---------- Records supplied

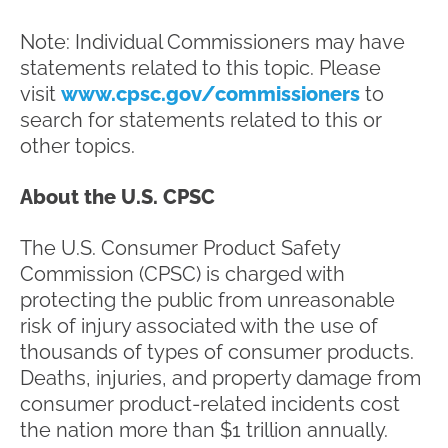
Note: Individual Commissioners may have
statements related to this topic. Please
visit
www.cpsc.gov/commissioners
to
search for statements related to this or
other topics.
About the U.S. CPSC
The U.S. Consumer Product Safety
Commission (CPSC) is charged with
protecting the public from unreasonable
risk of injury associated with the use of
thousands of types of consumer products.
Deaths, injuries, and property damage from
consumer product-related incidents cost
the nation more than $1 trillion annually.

--------------------
---------- Records supplied

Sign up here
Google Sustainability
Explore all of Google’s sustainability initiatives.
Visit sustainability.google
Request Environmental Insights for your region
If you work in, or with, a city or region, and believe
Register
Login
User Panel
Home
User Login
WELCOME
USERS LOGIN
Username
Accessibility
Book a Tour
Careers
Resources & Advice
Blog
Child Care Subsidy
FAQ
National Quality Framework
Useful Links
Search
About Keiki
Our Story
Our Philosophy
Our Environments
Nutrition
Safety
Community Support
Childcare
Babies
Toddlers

--------------------

Work item:
From the records above, quote only the lines running from the line with "Note: Individual Commissioners may have" to the line with "Deaths, injuries, and property damage from", both lines included.

Exercise result:
Note: Individual Commissioners may have
statements related to this topic. Please
visit
www.cpsc.gov/commissioners
to
search for statements related to this or
other topics.
About the U.S. CPSC
The U.S. Consumer Product Safety
Commission (CPSC) is charged with
protecting the public from unreasonable
risk of injury associated with the use of
thousands of types of consumer products.
Deaths, injuries, and property damage from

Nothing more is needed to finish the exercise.